Outside the Lines

I saw a boy today who so reminded me of an old friend that I almost called out, "Rob!" But it's been well over 10 years since I've seen Rob, and I'm sure he's changed. When I knew him, though, he was a slightly gentler Carson Kressley type--pretty, very witty, and quite gay. That's probably why I enjoyed fucking him so much.

I'd known Rob casually for a while when he came to me with an offer. "Mark and I are splitsville, and I need to move out," he said. "Wanna rent a fabulous house together and be roomies?" I agreed, and he turned out to be great to live with--he cleaned, he made delicious dinners, he gave me foot massages. The perfect housemate.

With one small flaw: He grew increasingly bitchy about his lack of a sex life. One evening when he came home from an unsuccessful blind date, he was so whiny about it that I finally said, "Rob, I respect that you're being selective about your next boyfriend, but if you don't quit complaining about how you need to get laid I'm going to get out my strap-on and fuck you myself." I expected a theatrical scream of mock-horror. Instead, he just blinked in surprise and stared at me. Then he arched one eyebrow and said, "How big is your equipment?"

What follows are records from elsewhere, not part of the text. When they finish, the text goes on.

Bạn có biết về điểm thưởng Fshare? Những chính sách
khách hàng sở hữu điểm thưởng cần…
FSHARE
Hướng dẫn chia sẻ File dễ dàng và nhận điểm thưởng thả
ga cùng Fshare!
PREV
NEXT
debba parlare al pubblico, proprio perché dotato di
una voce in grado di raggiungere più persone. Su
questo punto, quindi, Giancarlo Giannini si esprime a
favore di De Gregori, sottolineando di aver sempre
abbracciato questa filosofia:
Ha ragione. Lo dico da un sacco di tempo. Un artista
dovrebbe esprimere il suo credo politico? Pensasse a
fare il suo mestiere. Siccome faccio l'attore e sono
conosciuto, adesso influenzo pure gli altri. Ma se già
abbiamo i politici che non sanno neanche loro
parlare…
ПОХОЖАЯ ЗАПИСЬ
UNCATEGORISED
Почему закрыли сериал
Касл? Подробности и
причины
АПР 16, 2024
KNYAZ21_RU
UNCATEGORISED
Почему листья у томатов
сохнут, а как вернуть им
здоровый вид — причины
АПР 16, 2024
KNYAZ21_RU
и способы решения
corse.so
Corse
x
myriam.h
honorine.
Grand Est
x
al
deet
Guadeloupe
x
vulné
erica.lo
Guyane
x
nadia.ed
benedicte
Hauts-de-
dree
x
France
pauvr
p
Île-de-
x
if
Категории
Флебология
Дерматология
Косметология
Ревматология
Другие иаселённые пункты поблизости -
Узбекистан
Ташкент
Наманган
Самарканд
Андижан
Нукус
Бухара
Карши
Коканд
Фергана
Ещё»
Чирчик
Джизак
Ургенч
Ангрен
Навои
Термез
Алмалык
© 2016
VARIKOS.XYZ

How could I resist such a challenge? I went into my bedroom and put on my leather harness, as well as the biggest rubber cock I owned, and swaggered back into the living room. There was a moment of silence as the energy in the room shifted. Then Rob got down on his knees and started sucking my dick. I soon decided that as nice as he looked on his knees, he'd look even better bent over the back of the couch.

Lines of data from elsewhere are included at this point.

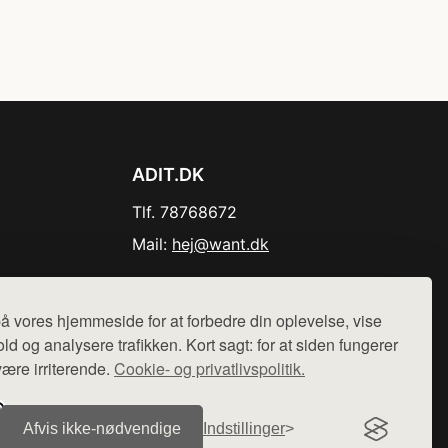
ADIT.DK
Tlf. 78768672
Mail:
hej@want.dk
Cookie- og privatlivspolitik
å vores hjemmeside for at forbedre din oplevelse, vise
ld og analysere trafikken. Kort sagt: for at siden fungerer
være irriterende.
Cookie- og privatlivspolitik.
r sælges ikke varer fra denne side - vi henviser til de shops,
Afvis ikke‑nødvendige
Indstillinger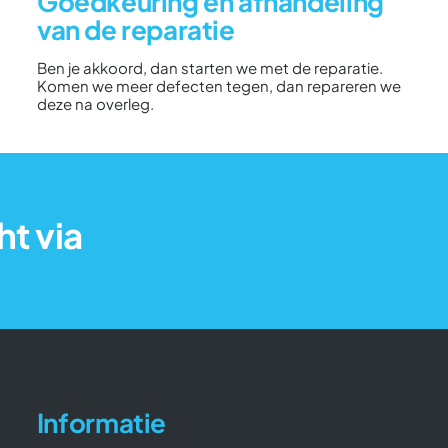
Goedkeuring en afhandeling
van de reparatie
Ben je akkoord, dan starten we met de reparatie.
Komen we meer defecten tegen, dan repareren we
deze na overleg.
ht via
Informatie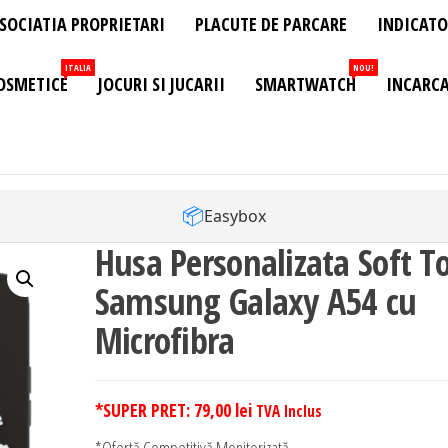
SOCIATIA PROPRIETARI
PLACUTE DE PARCARE
INDICATO
ITALIA
NOU!
OSMETICE
JOCURI SI JUCARII
SMARTWATCH
INCARCA
📦
Easybox
Husa Personalizata Soft T
Samsung Galaxy A54 cu
Microfibra
*SUPER PRET:
79,00
lei
TVA Inclus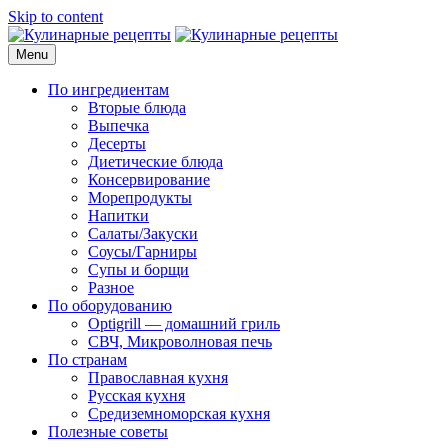
Skip to content
Menu
Кулинарные рецепты
для домашнего приготовления
По ингредиентам
Вторые блюда
Выпечка
Десерты
Диетические блюда
Консервирование
Морепродукты
Напитки
Салаты/Закуски
Соусы/Гарниры
Супы и борщи
Разное
По оборудованию
Optigrill — домашний гриль
СВЧ, Микроволновая печь
По странам
Православная кухня
Русская кухня
Средиземноморская кухня
Полезные советы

After that icebreaker, I fucked Rob regularly, and he returned the favor by going down on me, something he proved amazingly good at. ("Straight men think this is hard? They should try sucking a nine-inch cock!") But we never had anything like traditional intercourse. It wasn't fear of AIDS on my part. It just wasn't what we wanted to do. Rob eventually met his next (male) true love, and our sexual games faded away. But having such a nontraditional sexual relationship was definitely one of my early lessons in how sexual identities aren't always as fixed as one might think.